> [Exercise]
Your copy of the data below must be exact and must leave out all pictures.

-------- Data section

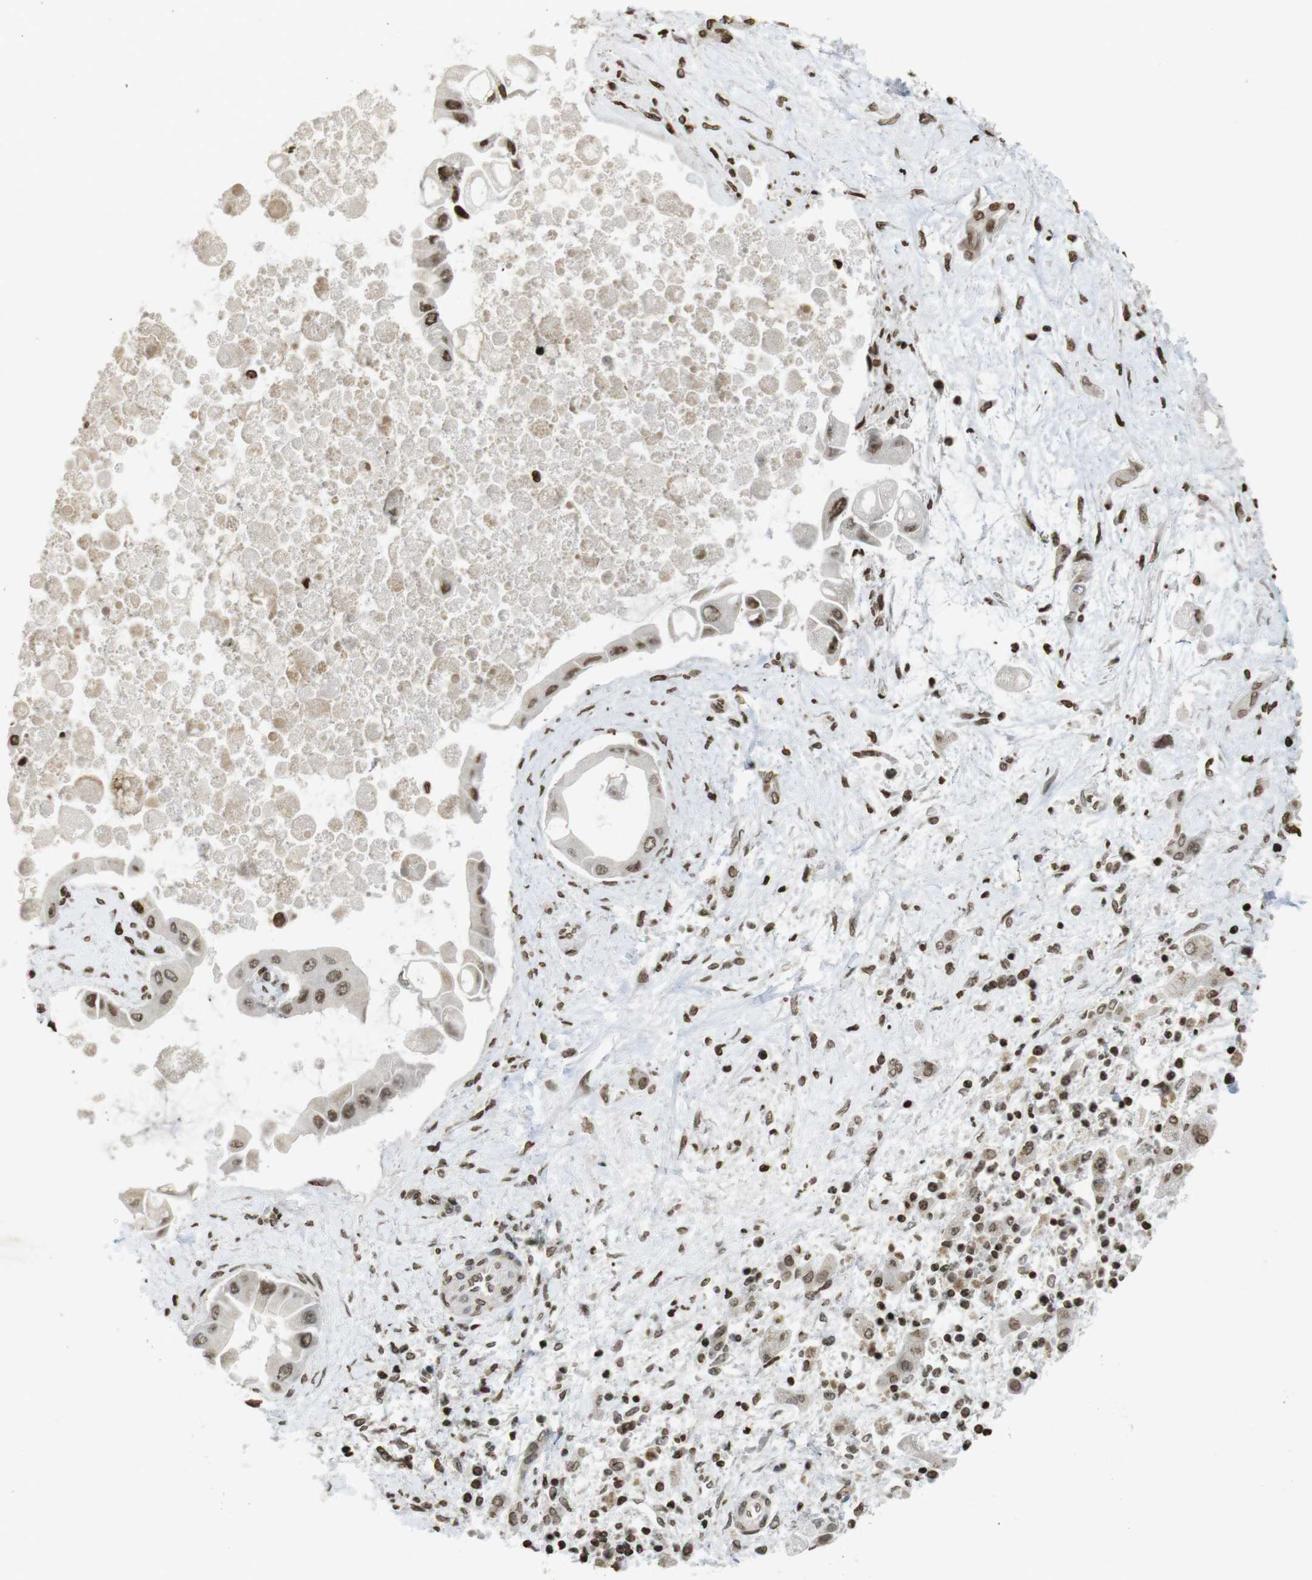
{"staining": {"intensity": "moderate", "quantity": ">75%", "location": "cytoplasmic/membranous,nuclear"}, "tissue": "liver cancer", "cell_type": "Tumor cells", "image_type": "cancer", "snomed": [{"axis": "morphology", "description": "Cholangiocarcinoma"}, {"axis": "topography", "description": "Liver"}], "caption": "High-magnification brightfield microscopy of liver cancer (cholangiocarcinoma) stained with DAB (brown) and counterstained with hematoxylin (blue). tumor cells exhibit moderate cytoplasmic/membranous and nuclear expression is appreciated in approximately>75% of cells.", "gene": "FOXA3", "patient": {"sex": "male", "age": 50}}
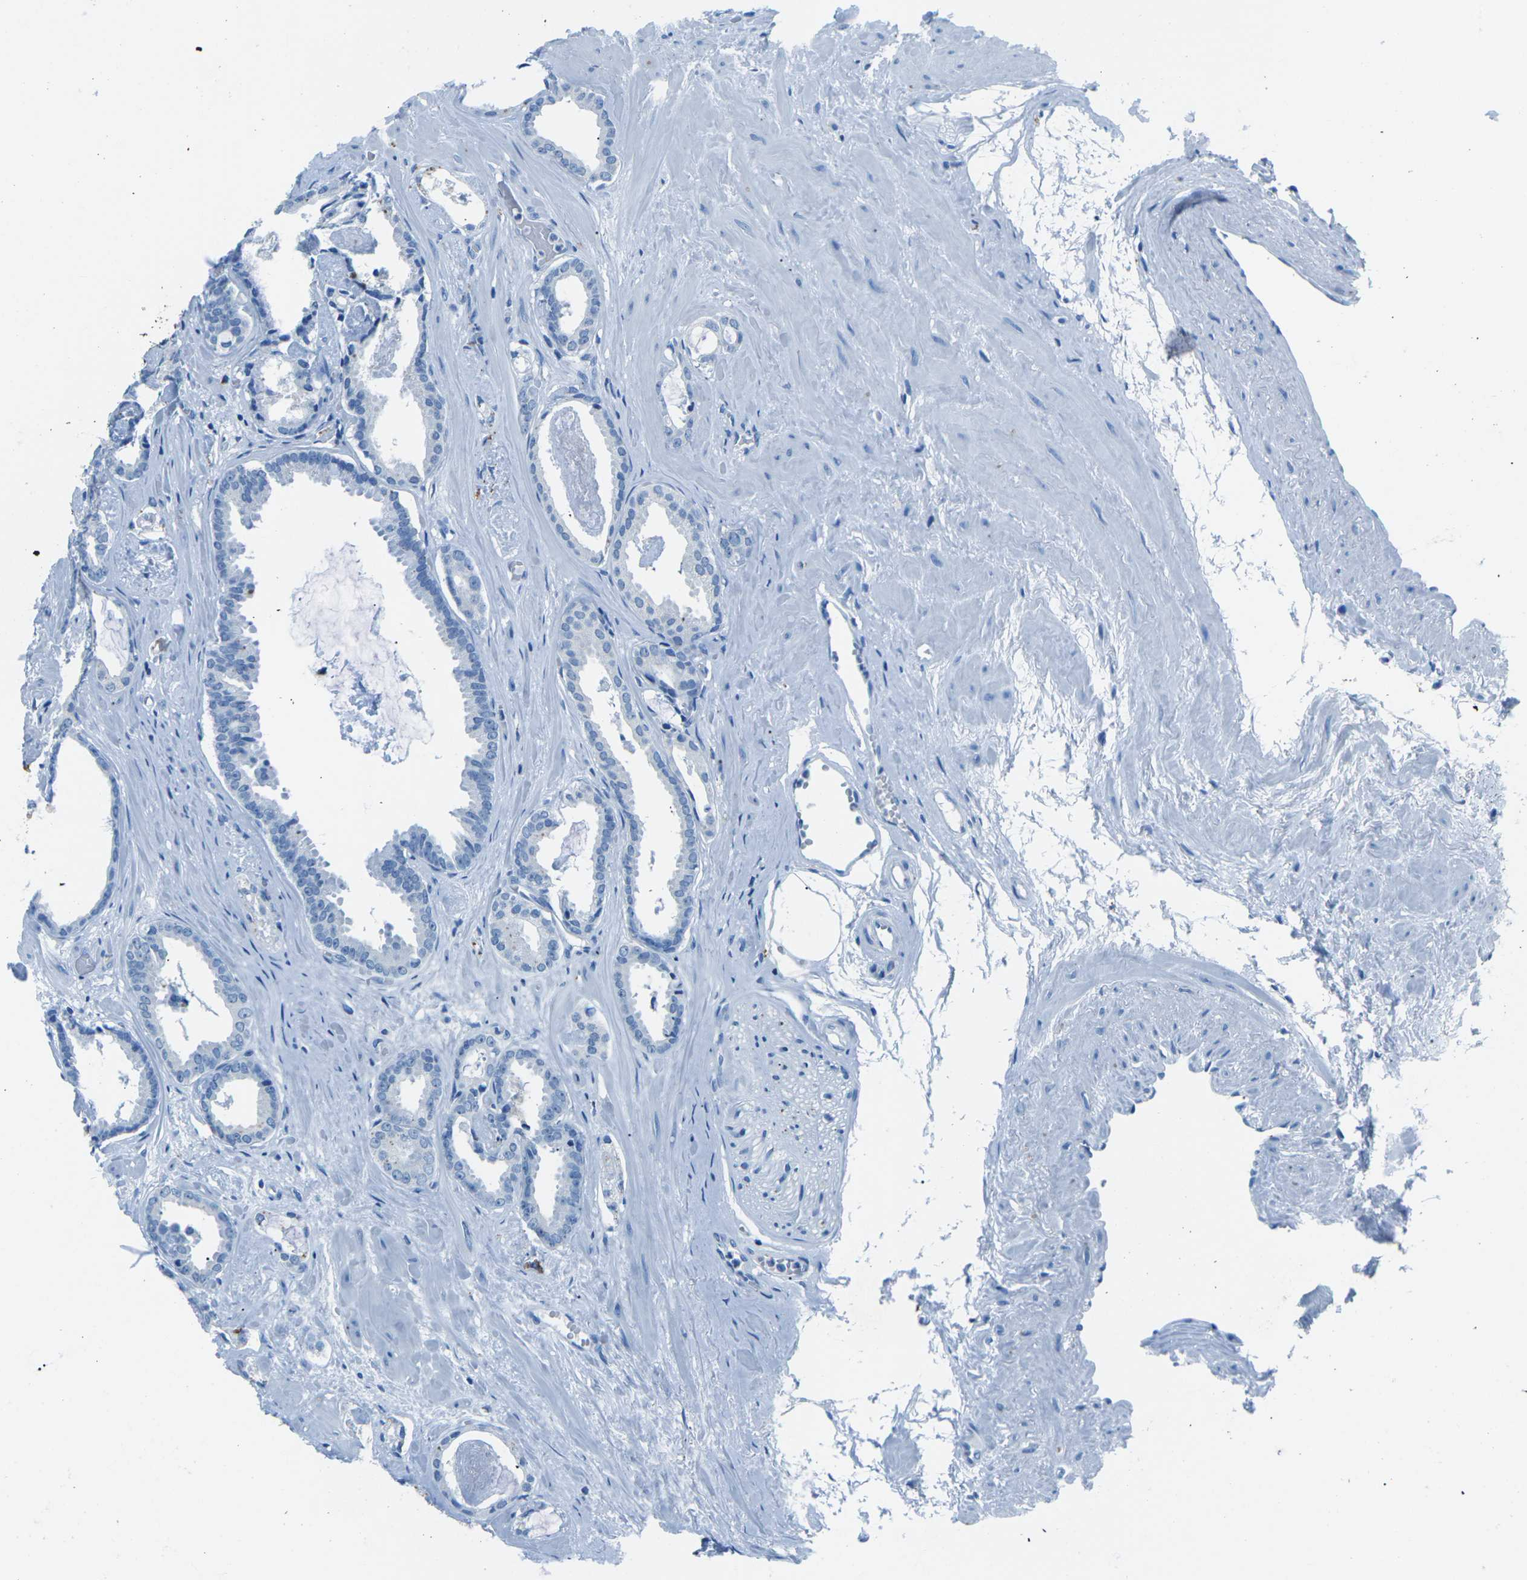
{"staining": {"intensity": "negative", "quantity": "none", "location": "none"}, "tissue": "prostate cancer", "cell_type": "Tumor cells", "image_type": "cancer", "snomed": [{"axis": "morphology", "description": "Adenocarcinoma, Low grade"}, {"axis": "topography", "description": "Prostate"}], "caption": "An immunohistochemistry image of prostate cancer (adenocarcinoma (low-grade)) is shown. There is no staining in tumor cells of prostate cancer (adenocarcinoma (low-grade)).", "gene": "MYH8", "patient": {"sex": "male", "age": 53}}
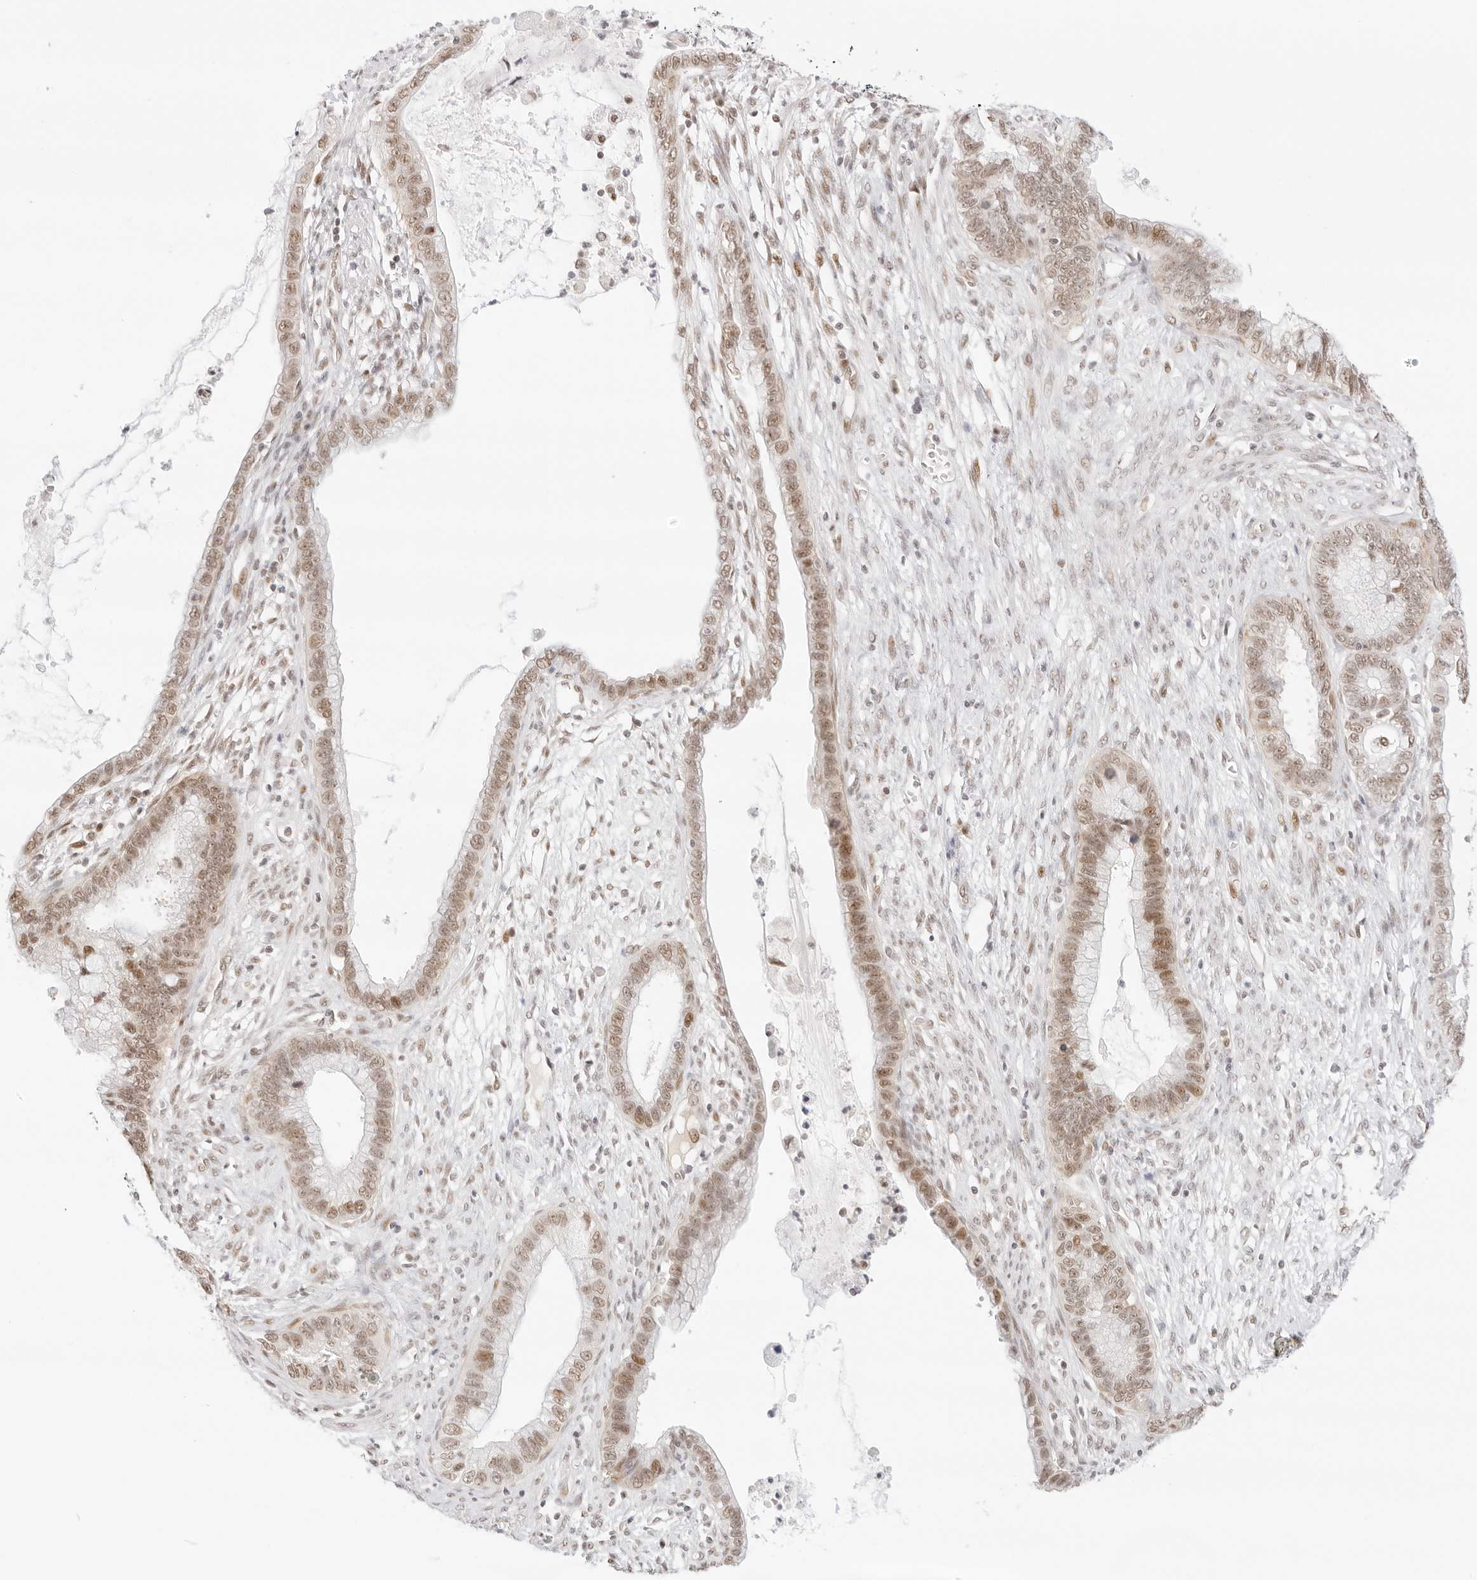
{"staining": {"intensity": "moderate", "quantity": ">75%", "location": "nuclear"}, "tissue": "cervical cancer", "cell_type": "Tumor cells", "image_type": "cancer", "snomed": [{"axis": "morphology", "description": "Adenocarcinoma, NOS"}, {"axis": "topography", "description": "Cervix"}], "caption": "The histopathology image shows a brown stain indicating the presence of a protein in the nuclear of tumor cells in cervical cancer. (DAB (3,3'-diaminobenzidine) IHC with brightfield microscopy, high magnification).", "gene": "ITGA6", "patient": {"sex": "female", "age": 44}}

----------------

> [Response to this exercise]
{"staining": {"intensity": "moderate", "quantity": ">75%", "location": "cytoplasmic/membranous,nuclear"}, "tissue": "liver cancer", "cell_type": "Tumor cells", "image_type": "cancer", "snomed": [{"axis": "morphology", "description": "Cholangiocarcinoma"}, {"axis": "topography", "description": "Liver"}], "caption": "High-magnification brightfield microscopy of liver cancer (cholangiocarcinoma) stained with DAB (brown) and counterstained with hematoxylin (blue). tumor cells exhibit moderate cytoplasmic/membranous and nuclear expression is appreciated in approximately>75% of cells.", "gene": "FOXA3", "patient": {"sex": "male", "age": 50}}
{"staining": {"intensity": "negative", "quantity": "none", "location": "none"}, "tissue": "prostate cancer", "cell_type": "Tumor cells", "image_type": "cancer", "snomed": [{"axis": "morphology", "description": "Adenocarcinoma, Low grade"}, {"axis": "topography", "description": "Prostate"}], "caption": "An immunohistochemistry image of prostate cancer (adenocarcinoma (low-grade)) is shown. There is no staining in tumor cells of prostate cancer (adenocarcinoma (low-grade)).", "gene": "MYH8", "patient": {"sex": "male", "age": 53}}
{"staining": {"intensity": "moderate", "quantity": ">75%", "location": "nuclear"}, "tissue": "cervical cancer", "cell_type": "Tumor cells", "image_type": "cancer", "snomed": [{"axis": "morphology", "description": "Adenocarcinoma, NOS"}, {"axis": "topography", "description": "Cervix"}], "caption": "The histopathology image shows a brown stain indicating the presence of a protein in the nuclear of tumor cells in cervical cancer. (DAB (3,3'-diaminobenzidine) IHC with brightfield microscopy, high magnification).", "gene": "ITGA6", "patient": {"sex": "female", "age": 44}}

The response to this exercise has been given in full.